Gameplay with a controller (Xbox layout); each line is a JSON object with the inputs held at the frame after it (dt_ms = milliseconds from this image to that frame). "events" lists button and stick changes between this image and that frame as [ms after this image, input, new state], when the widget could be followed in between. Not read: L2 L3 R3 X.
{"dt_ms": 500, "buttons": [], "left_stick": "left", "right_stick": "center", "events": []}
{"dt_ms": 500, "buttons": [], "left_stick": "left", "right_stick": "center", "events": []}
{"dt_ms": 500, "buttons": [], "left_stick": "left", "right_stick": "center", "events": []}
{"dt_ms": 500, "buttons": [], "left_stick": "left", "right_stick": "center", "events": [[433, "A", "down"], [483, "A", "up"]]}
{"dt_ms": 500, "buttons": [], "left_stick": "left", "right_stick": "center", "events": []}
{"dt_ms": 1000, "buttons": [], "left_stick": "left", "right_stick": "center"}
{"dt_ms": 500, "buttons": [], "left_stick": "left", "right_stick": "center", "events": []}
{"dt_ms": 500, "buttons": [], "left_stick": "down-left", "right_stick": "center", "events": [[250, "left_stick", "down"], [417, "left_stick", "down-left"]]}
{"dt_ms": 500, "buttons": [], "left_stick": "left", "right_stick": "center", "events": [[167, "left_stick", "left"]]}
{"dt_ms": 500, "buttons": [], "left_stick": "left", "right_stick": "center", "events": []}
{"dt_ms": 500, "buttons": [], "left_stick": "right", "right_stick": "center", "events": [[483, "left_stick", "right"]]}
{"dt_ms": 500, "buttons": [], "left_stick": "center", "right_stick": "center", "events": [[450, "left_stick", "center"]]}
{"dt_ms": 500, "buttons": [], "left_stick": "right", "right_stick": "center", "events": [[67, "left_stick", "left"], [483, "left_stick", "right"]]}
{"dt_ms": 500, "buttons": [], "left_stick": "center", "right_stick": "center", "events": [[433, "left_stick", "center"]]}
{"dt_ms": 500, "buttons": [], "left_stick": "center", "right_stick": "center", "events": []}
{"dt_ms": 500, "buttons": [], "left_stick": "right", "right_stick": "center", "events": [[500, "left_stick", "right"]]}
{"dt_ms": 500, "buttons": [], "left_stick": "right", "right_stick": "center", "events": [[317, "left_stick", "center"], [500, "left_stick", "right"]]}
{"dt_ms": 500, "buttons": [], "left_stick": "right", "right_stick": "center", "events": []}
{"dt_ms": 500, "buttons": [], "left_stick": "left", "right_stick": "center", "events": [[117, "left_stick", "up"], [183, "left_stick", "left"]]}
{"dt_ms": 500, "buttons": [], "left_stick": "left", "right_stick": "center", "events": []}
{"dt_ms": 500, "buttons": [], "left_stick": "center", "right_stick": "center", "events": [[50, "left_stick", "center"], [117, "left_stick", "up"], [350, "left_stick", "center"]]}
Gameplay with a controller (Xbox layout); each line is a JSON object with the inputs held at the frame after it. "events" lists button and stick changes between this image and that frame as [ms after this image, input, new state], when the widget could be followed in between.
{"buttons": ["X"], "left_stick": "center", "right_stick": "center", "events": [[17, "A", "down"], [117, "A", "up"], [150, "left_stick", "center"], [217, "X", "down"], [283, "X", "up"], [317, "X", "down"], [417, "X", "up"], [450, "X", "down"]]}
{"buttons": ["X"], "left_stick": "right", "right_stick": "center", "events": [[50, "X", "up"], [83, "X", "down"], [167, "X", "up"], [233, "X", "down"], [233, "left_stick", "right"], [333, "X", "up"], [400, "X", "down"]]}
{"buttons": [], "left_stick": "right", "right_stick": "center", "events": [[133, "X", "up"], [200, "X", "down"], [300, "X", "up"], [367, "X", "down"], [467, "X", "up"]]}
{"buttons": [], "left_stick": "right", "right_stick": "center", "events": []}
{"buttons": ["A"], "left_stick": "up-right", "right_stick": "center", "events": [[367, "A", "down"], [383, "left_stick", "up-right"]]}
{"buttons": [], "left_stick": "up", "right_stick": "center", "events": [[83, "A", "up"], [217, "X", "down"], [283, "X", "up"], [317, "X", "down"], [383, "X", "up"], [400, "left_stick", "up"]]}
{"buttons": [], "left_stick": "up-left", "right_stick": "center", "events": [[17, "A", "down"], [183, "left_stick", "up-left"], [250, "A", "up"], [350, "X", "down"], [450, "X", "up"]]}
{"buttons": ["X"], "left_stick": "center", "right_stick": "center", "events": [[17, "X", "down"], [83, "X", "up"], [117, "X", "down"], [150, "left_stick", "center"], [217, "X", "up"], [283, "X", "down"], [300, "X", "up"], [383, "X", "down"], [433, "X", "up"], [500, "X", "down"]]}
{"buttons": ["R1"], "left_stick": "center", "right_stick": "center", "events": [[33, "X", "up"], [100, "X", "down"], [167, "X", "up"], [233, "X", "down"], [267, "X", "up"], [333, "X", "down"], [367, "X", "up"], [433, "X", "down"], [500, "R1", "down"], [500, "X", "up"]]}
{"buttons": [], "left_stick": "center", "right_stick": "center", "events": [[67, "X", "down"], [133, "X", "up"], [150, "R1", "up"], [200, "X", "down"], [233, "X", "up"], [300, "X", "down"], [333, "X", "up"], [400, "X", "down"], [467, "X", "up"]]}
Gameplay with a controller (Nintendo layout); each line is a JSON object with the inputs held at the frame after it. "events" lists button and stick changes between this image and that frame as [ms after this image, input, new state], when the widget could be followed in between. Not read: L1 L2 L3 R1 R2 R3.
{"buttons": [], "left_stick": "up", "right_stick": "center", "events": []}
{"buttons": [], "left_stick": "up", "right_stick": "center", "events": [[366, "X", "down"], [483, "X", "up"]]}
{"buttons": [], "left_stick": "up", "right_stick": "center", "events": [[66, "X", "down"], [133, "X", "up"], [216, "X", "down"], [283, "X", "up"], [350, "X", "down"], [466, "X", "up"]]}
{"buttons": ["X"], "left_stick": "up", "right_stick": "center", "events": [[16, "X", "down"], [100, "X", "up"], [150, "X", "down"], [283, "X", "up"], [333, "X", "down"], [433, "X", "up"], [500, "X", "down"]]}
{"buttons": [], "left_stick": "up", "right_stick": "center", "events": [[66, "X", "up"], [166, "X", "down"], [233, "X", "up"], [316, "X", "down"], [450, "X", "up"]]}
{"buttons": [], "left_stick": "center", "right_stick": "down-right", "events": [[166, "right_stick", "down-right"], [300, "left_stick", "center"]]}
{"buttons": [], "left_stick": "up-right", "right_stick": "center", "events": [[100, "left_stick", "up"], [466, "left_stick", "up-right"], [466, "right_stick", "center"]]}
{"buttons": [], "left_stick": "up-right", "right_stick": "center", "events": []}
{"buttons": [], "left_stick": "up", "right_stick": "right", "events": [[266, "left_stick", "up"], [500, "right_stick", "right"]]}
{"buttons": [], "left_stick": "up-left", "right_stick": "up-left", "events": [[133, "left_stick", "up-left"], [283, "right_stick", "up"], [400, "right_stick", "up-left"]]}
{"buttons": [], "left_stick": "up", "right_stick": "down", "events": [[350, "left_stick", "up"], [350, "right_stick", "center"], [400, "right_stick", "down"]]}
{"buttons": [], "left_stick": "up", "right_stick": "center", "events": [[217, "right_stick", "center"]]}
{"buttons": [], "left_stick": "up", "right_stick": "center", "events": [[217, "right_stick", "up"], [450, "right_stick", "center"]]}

•••

__Action item__: Go line by line through the data and copy any that contain "held".

__Answer to this problem__:
Gameplay with a controller (Xbox layout); each line is a JSON object with the inputs held at the frame after it (dt_ms = milliseconds from this image to that frame). "events" lists button and stick changes between this image and that frame as [ms after this image, input, new state], when the widget could be followed in between. Not read: L2 L3 R3 X.
Gameplay with a controller (Xbox layout); each line is a JSON object with the inputs held at the frame after it. "events" lists button and stick changes between this image and that frame as [ms after this image, input, new state], when the widget could be followed in between.
Gameplay with a controller (Nintendo layout); each line is a JSON object with the inputs held at the frame after it. "events" lists button and stick changes between this image and that frame as [ms after this image, input, new state], when the widget could be followed in between. Not read: L1 L2 L3 R1 R2 R3.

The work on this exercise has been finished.